**Task requirements**
1. According to the Autodiscover leak write-up, why is the leak a severe security issue?
2. Rewrite the whole recorded listing with every "photo" renamed to "frame", keeping everything else unchanged and leaving the pictures out.

Autodiscovering the Great Leak
Executive summary
- Autodiscover, a protocol used by Microsoft Exchange for automatic configuration of clients such as Microsoft Outlook, has a design flaw that causes the protocol to “leak” web requests to Autodiscover domains outside of the user’s domain but in the same TLD (i.e. Autodiscover.com).
- Guardicore Labs acquired multiple Autodiscover domains with a TLD suffix and set them up to reach a web server that we control. Soon thereafter, we detected a massive leak of Windows domain credentials that reached our server.
- Between April 16th, 2021 to August 25th, 2021 we have captured:
- 372,072 Windows domain credentials in total.
- 96,671 UNIQUE credentials that leaked from various applications such as Microsoft Outlook, mobile email clients and other applications interfacing with Microsoft’s Exchange server.
- This is a severe security issue, since if an attacker can control such domains or has the ability to “sniff” traffic in the same network, they can capture domain credentials in plain text (HTTP basic authentication) that are being transferred over the wire. Moreover, if the attacker has DNS-poisoning capabilities on a large scale (such as a nation-state attacker), they could systematically syphon out leaky passwords through a large-scale DNS poisoning campaign based on these Autodiscover TLDs.

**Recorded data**
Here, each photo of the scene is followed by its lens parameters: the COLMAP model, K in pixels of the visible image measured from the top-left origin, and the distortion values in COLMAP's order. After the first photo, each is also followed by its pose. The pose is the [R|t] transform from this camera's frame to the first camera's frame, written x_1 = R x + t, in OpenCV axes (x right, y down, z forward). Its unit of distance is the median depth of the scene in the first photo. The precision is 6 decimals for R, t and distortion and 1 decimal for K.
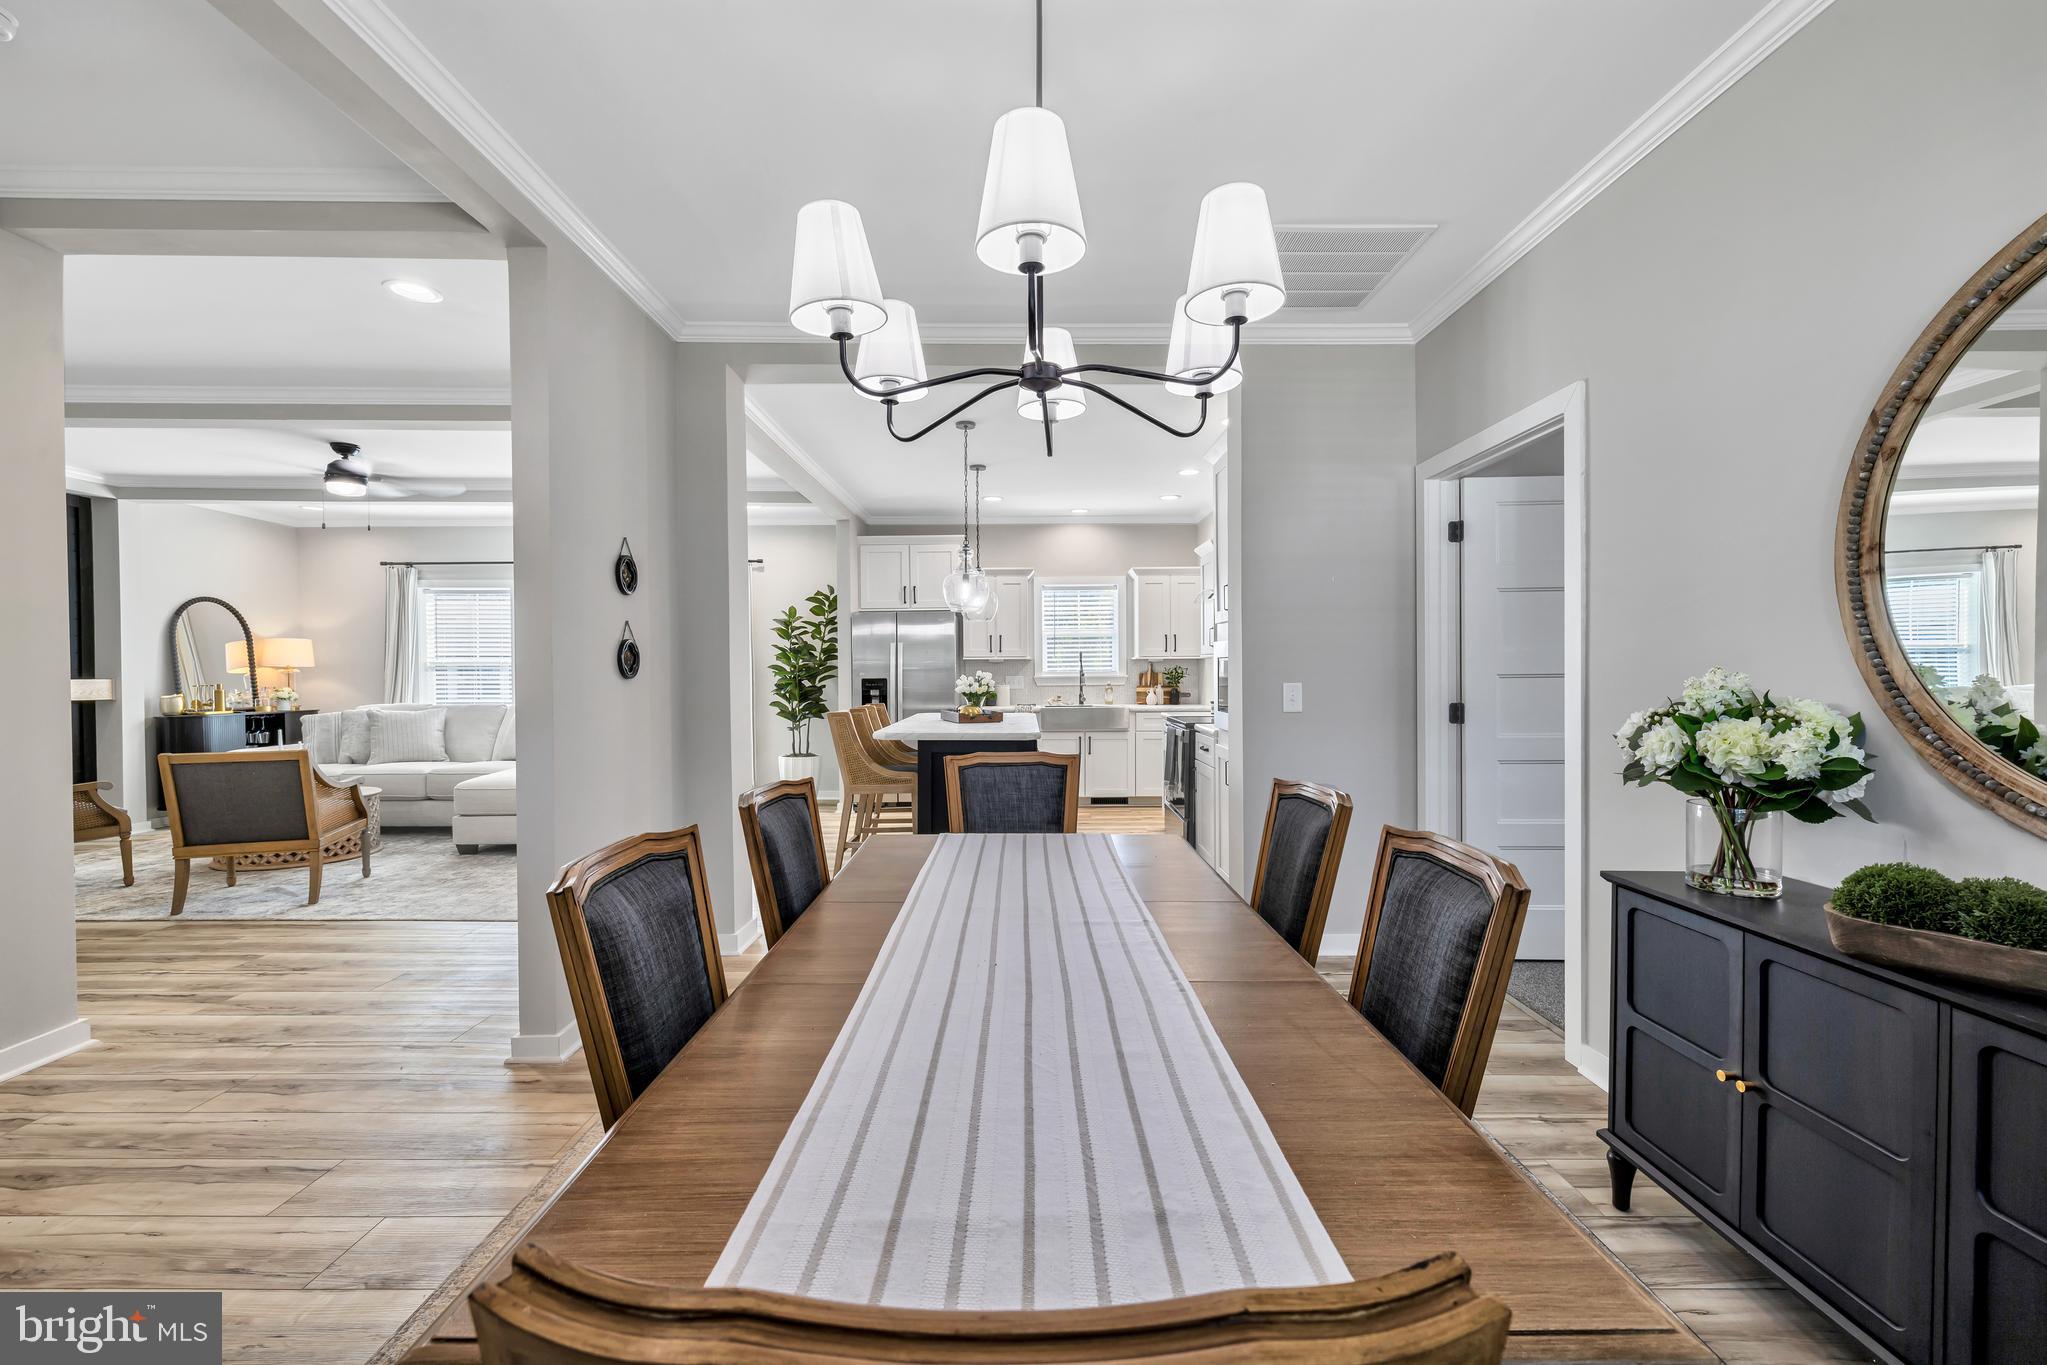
lens RADIAL K [[969.9, 0, 1017.5], [0, 969.9, 682.4], [0, 0, 1]] dist [-0.000344, 0.000694]
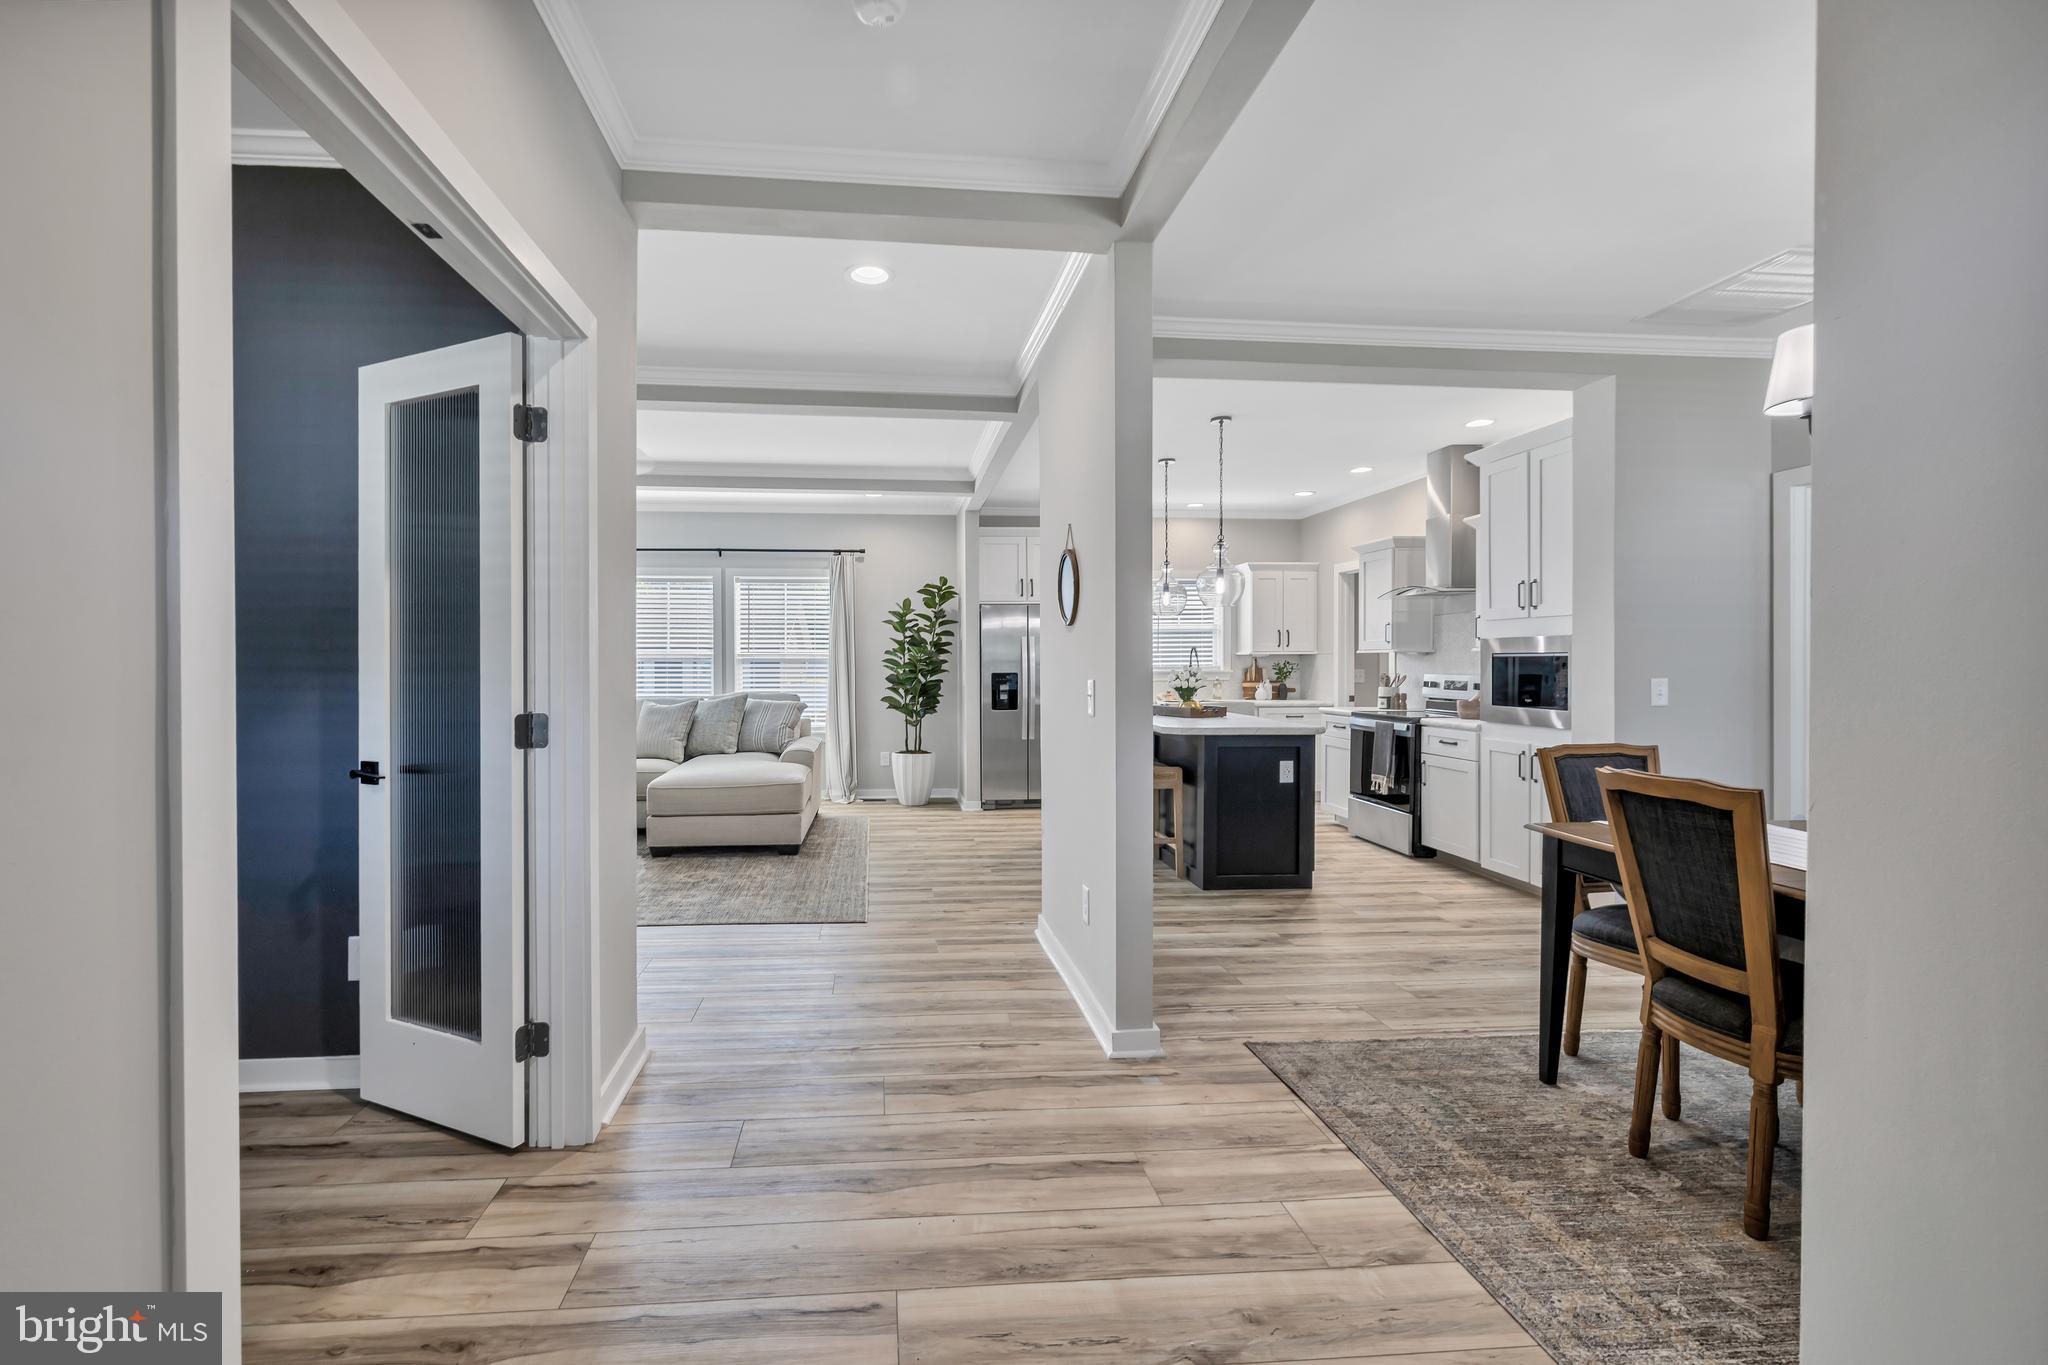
lens RADIAL K [[1017.9, 0, 898.4], [0, 1017.9, 664.6], [0, 0, 1]] dist [0.001838, -0.000028]
pose [[0.995842, 0.003866, 0.091019, -0.383528], [-0.002709, 0.999914, -0.012840, 0.001188], [-0.091061, 0.012540, 0.995766, -0.011086]]
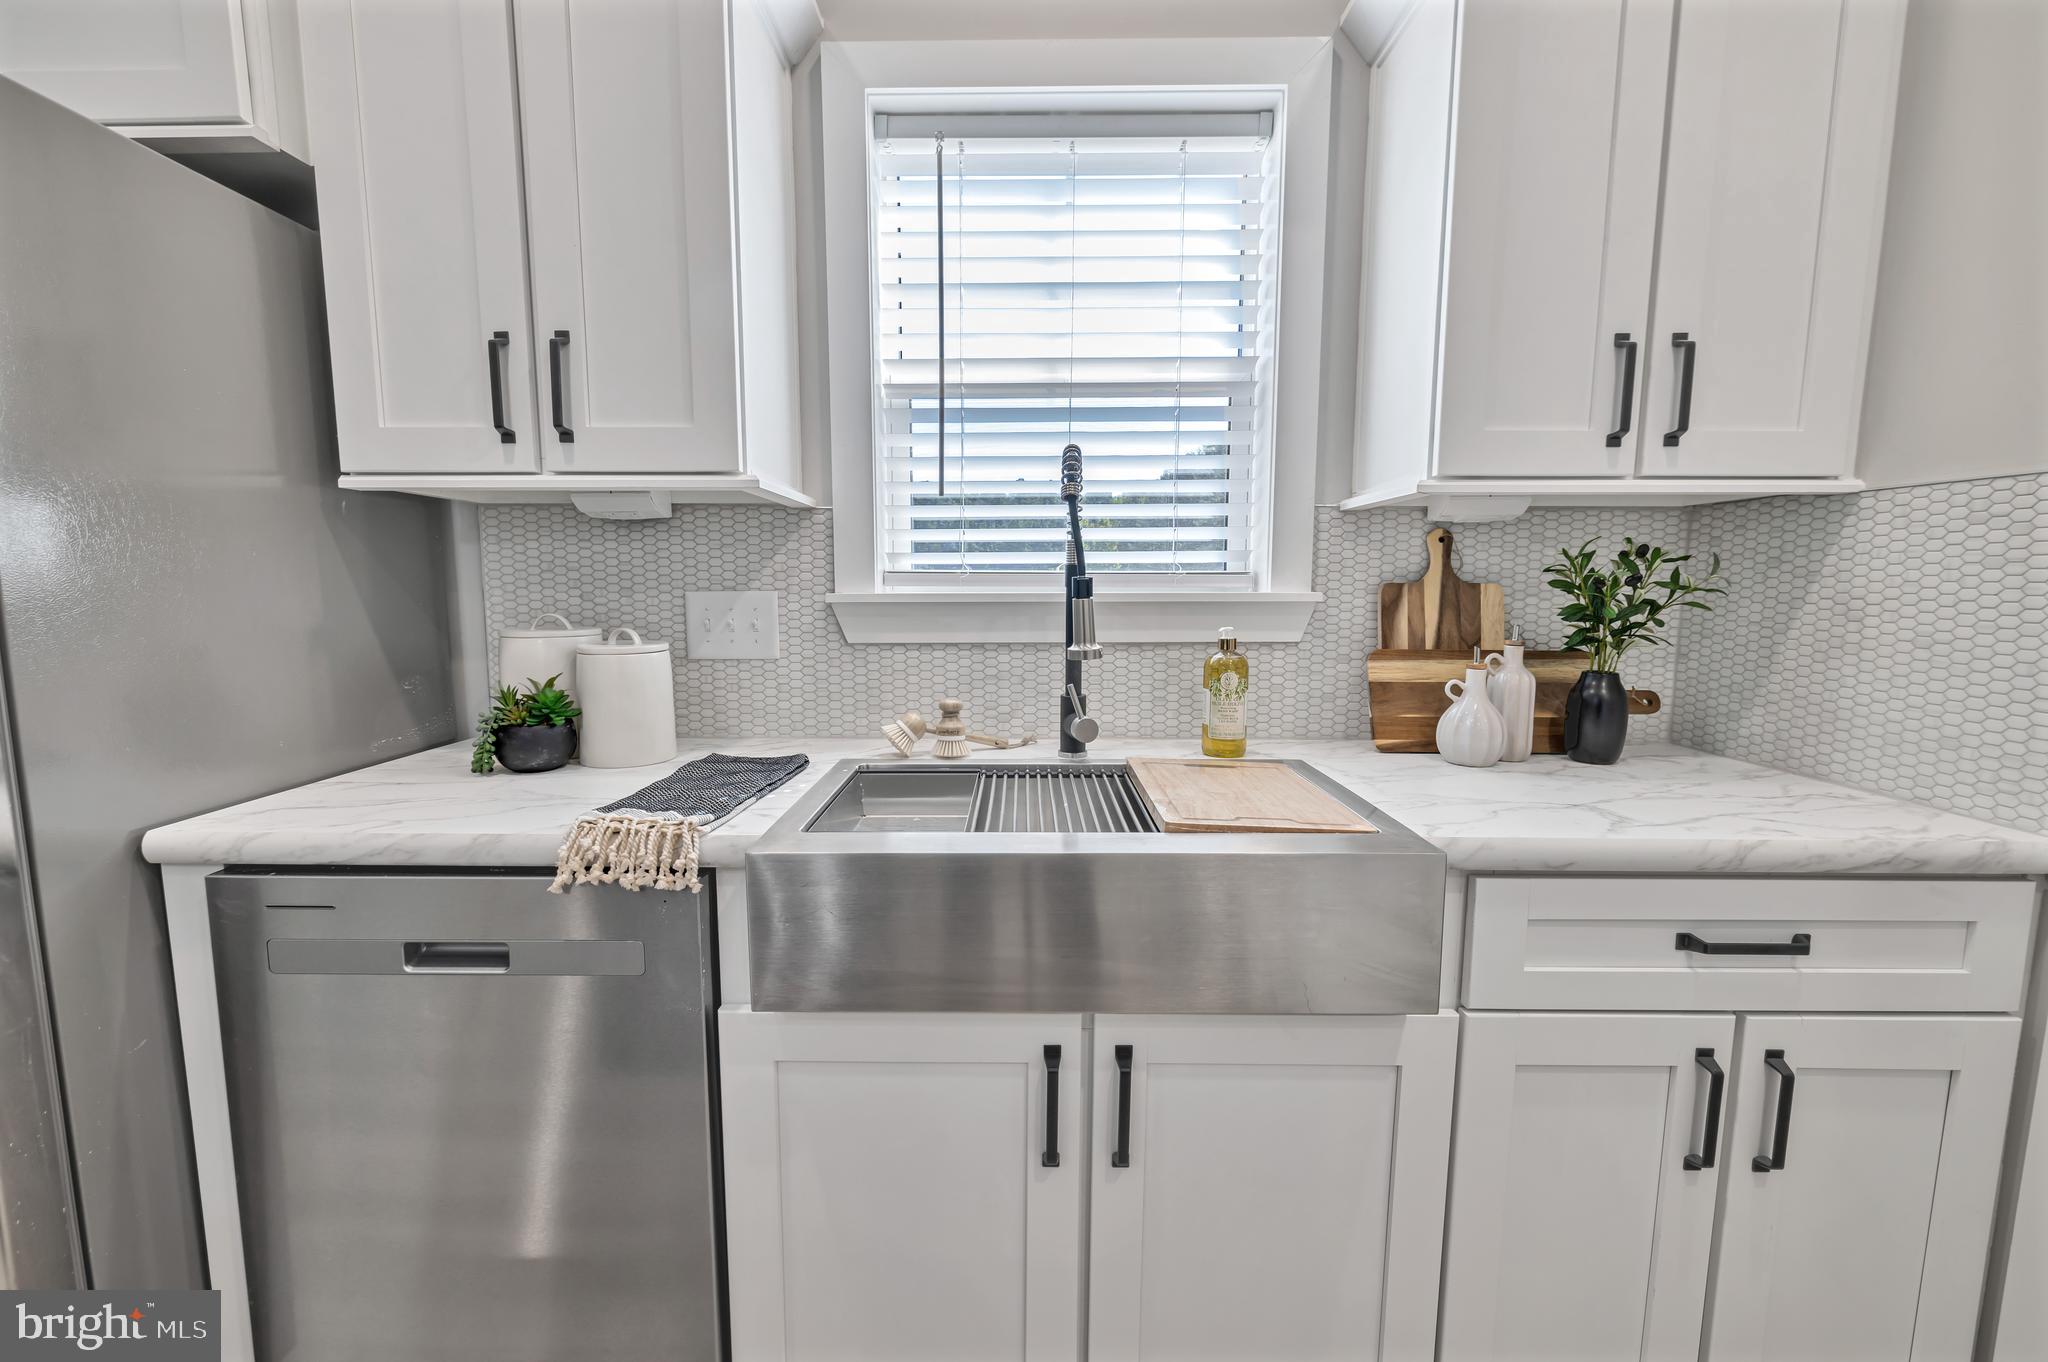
lens RADIAL K [[860.0, 0, 1028.5], [0, 860.0, 686.9], [0, 0, 1]] dist [0.000080, -0.001728]
pose [[0.999790, 0.003290, 0.020227, 0.064178], [-0.005549, 0.993618, 0.112661, -0.009064], [-0.019727, -0.112750, 0.993428, 0.989634]]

**Solution set**
1. An attacker who controls such domains or can sniff traffic on the same network can capture domain credentials in plain text, because they are sent over the wire with HTTP basic authentication.

2.
Here, each frame of the scene is followed by its lens parameters: the COLMAP model, K in pixels of the visible image measured from the top-left origin, and the distortion values in COLMAP's order. After the first frame, each is also followed by its pose. The pose is the [R|t] transform from this camera's frame to the first camera's frame, written x_1 = R x + t, in OpenCV axes (x right, y down, z forward). Its unit of distance is the median depth of the scene in the first frame. The precision is 6 decimals for R, t and distortion and 1 decimal for K.
lens RADIAL K [[969.9, 0, 1017.5], [0, 969.9, 682.4], [0, 0, 1]] dist [-0.000344, 0.000694]
lens RADIAL K [[1017.9, 0, 898.4], [0, 1017.9, 664.6], [0, 0, 1]] dist [0.001838, -0.000028]
pose [[0.995842, 0.003866, 0.091019, -0.383528], [-0.002709, 0.999914, -0.012840, 0.001188], [-0.091061, 0.012540, 0.995766, -0.011086]]
lens RADIAL K [[860.0, 0, 1028.5], [0, 860.0, 686.9], [0, 0, 1]] dist [0.000080, -0.001728]
pose [[0.999790, 0.003290, 0.020227, 0.064178], [-0.005549, 0.993618, 0.112661, -0.009064], [-0.019727, -0.112750, 0.993428, 0.989634]]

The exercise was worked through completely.